How to find the highest GCD of 2 numbers such that the 2 numbers are from a given range of numbers?

Question

Problem:

Given an input (lower_bound, upper_bound), calculate:

max{ GCD(X,Y), (X,Y) satisfying lower_bound <= X < Y <= upper_bound }

Examples:

INPUT: lower_bound = 1, upper_bound = 100000
OUTPUT: 50000, obtained with X=50000, Y=100000

INPUT: lower_bound = 3, upper_bound = 4
OUTPUT: 1, obtained with X=3, Y=4

This was in a company's coding round and the brute force method which is basically finding GCD of all possible pairs didn't work.

It worked on sample test cases but timed out on hidden test cases during submission.

It is known that the input lower_bound and upper_bound will always be between 1 and 1000000.

Answer 1

Going to use lower and upper (dropping _bound) and gcd for GCD(X, Y).
For lower below floor(upper/2), gcd is close to the latter.
For lower close to upper, upper - lower is an upper bound.

from math import sqrt, ceil

def highest_GCD(lower, upper, mess=(__name__ == '__main__')):
    """ Return max{ GCD(X, Y) such that lower <= X < Y <= upper }. """
    # ToDo: useful test cases
    if not 0 < lower < upper:
        return None if not mess else None, 'No GCD for lack of numbers'
    limit = ceil(sqrt(upper))  # one factor got to be smaller
    gap = upper - lower
    candidates = (upper // factor for factor in range(upper // gap, limit)
        ) if limit < gap else range(gap, 0, -1)
    for candidate in candidates:
        higher = upper - upper % candidate
        if lower <= higher - candidate:
            return candidate if not mess else (
                candidate, 'highest GCD in [%d, %d] is %d, dividing X=%d, Y=%d' % (
                       lower, upper, candidate, higher - candidate, higher))

(Using v - v%c is just alternative to the f = v // c, f*c Paul Hankin has used.
I don't prefer one over the other. (Or introduce a floor_multiple(n, factor) for a single occurrence.))
(This was in a company's coding round  A real PITA! Or just checking if you bite the bullet and code a quality solution "fast enough until experience suggest otherwise" you fully well know to be dissatisfying in performance.)

Answer 2

A number X is a possible gcd of two numbers in the range if there's two multiples of X in the range.

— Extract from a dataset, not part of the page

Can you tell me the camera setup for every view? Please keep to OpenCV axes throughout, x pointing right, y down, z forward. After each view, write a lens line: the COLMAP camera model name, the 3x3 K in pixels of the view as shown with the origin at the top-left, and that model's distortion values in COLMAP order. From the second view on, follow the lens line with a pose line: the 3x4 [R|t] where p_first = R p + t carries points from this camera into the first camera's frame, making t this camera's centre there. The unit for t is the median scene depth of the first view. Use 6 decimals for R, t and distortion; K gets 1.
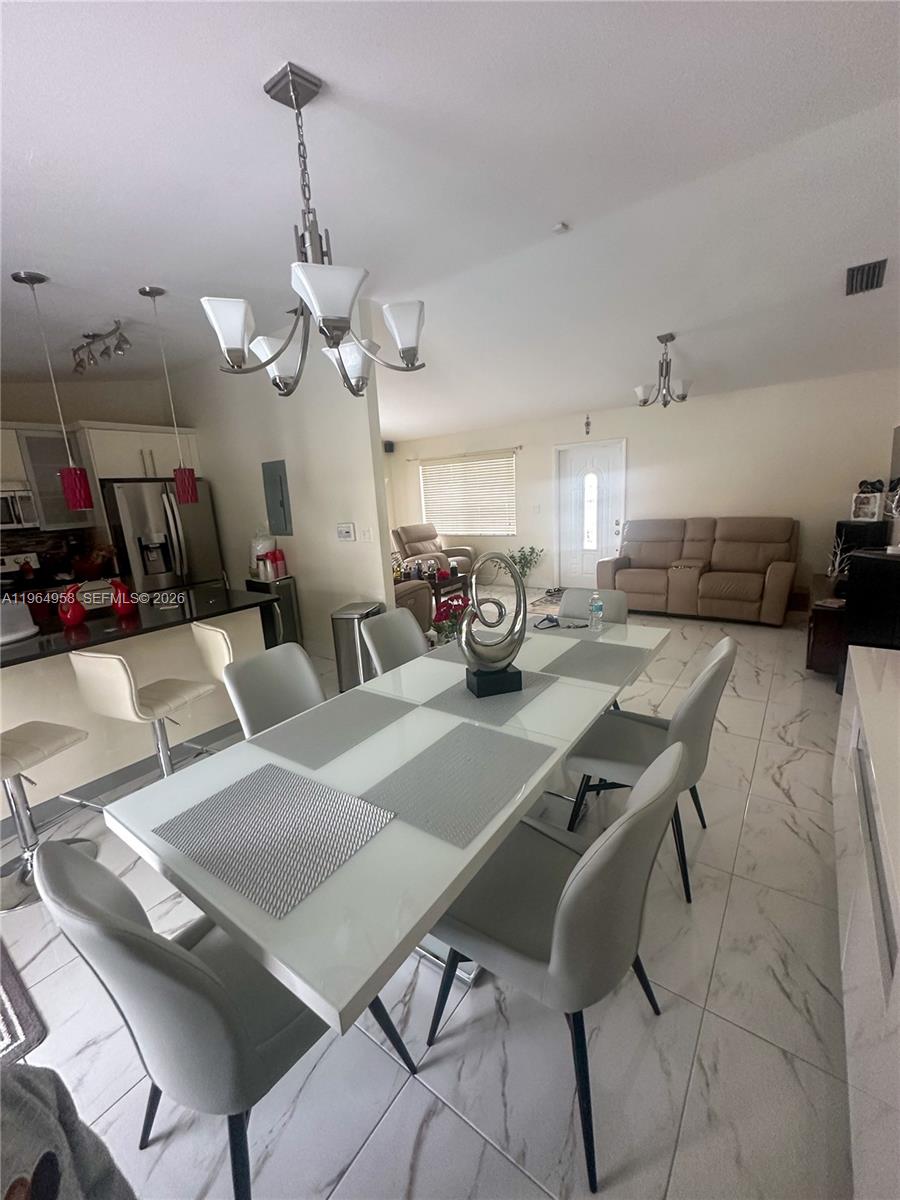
lens RADIAL K [[476.0, 0, 450.0], [0, 476.0, 600.0], [0, 0, 1]] dist [0.000622, 0.000199]
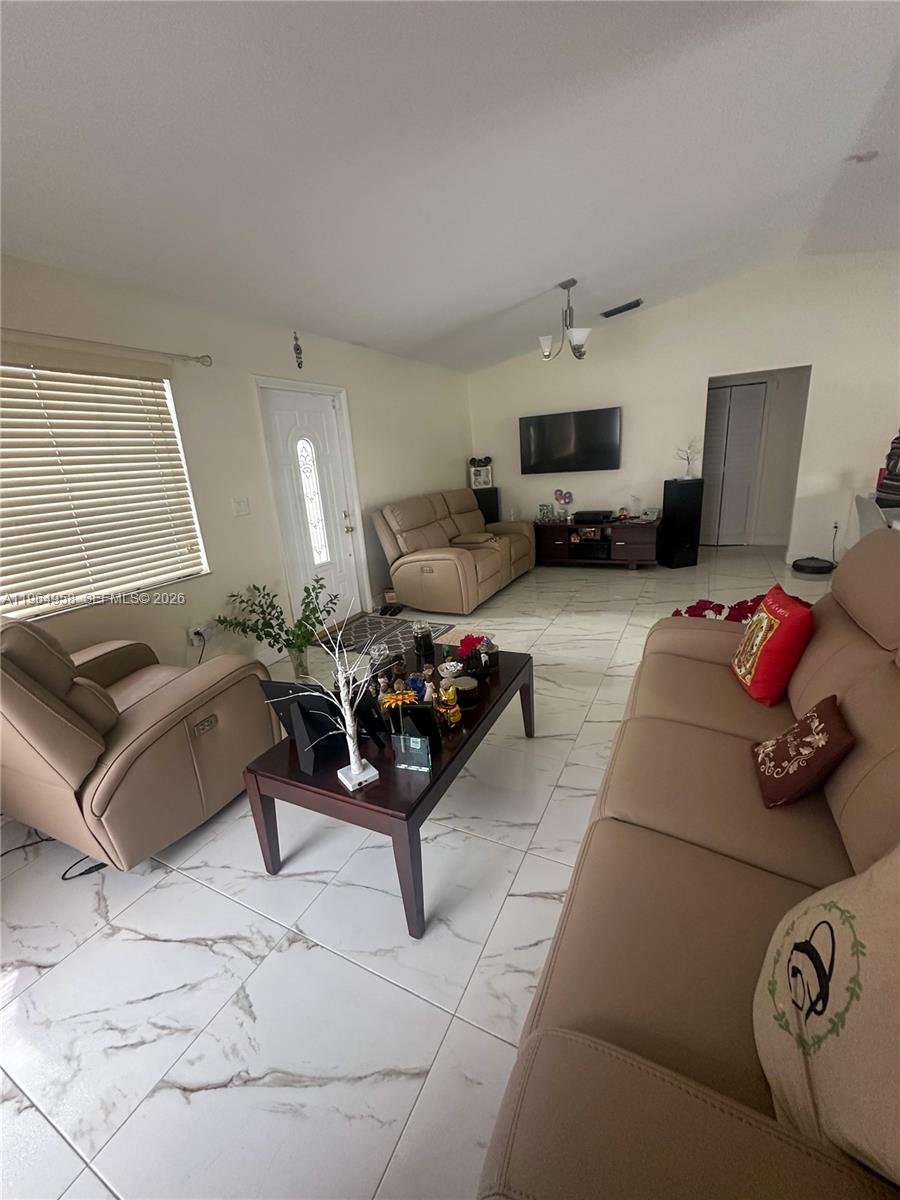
lens RADIAL K [[476.0, 0, 450.0], [0, 476.0, 600.0], [0, 0, 1]] dist [0.000622, 0.000199]
pose [[-0.150182, -0.228162, 0.961971, -0.354776], [0.283904, 0.922073, 0.263022, -0.190108], [-0.947018, 0.312609, -0.073702, 0.960813]]
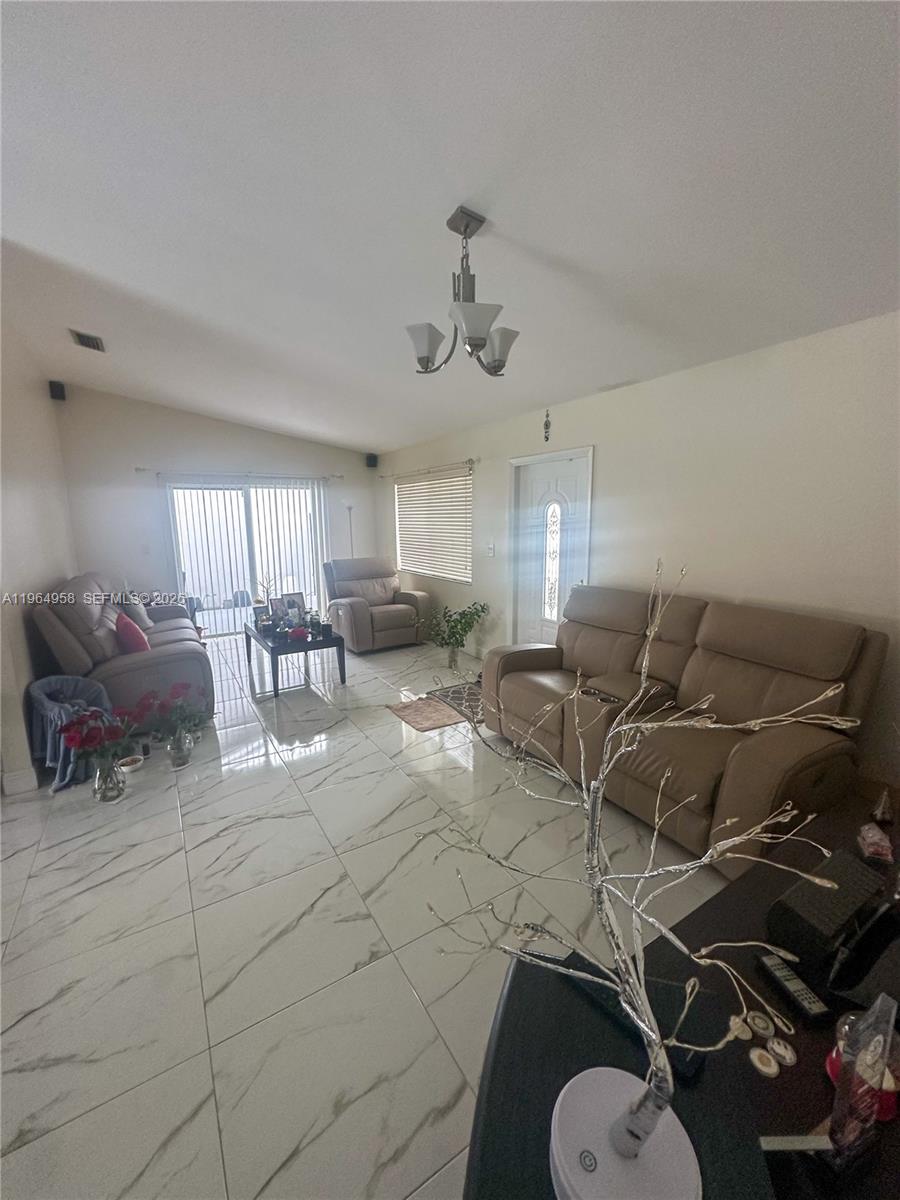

So we need to find the largest X such that there's m such that mX >= lower_bound and (m+1)X <= upper_bound.

For a given m, the largest X that satisfies this (if any) is X = floor(upper_bound / (m+1)), if floor(upper_bound/(m+1)) * m >= lower_bound. Note that a larger m will give a smaller X, so we need to find the smallest possible m to find the largest X.

Now we can just try m=1, m=2, and so on until we find an X (which will be largest possible X).

Note that we've sneakily avoided anything to do with gcd: if we find the largest X such that there's two multiples of X in the range, then necessarily those two multiples of X must have gcd X. And we can find the largest such X by finding the smallest m such that mX and (m+1)X are both in the range (and picking the largest such X for that m).

For example:

def findX(lower, upper):
    for m in range(1, lower+1):
        x = upper // (m + 1)
        if x * m >= lower:
            return 'input:%d,%d => %d, obtained with X=%d, Y=%d' % (lower, upper, x, x * m, x * (m+1))

print(findX(3, 4))
print(findX(10000, 10010))
print(findX(50000, 99999))
print(findX(50000, 100000))

Output:

input:3,4 => 1, obtained with X=3, Y=4
input:10000,10010 => 10, obtained with X=10000, Y=10010
input:50000,99999 => 33333, obtained with X=66666, Y=99999
input:50000,100000 => 50000, obtained with X=50000, Y=100000

(note: an earlier edit of this answer used binary search to find m and x. That was wrong because the existence of x for a particular m is not monotonic).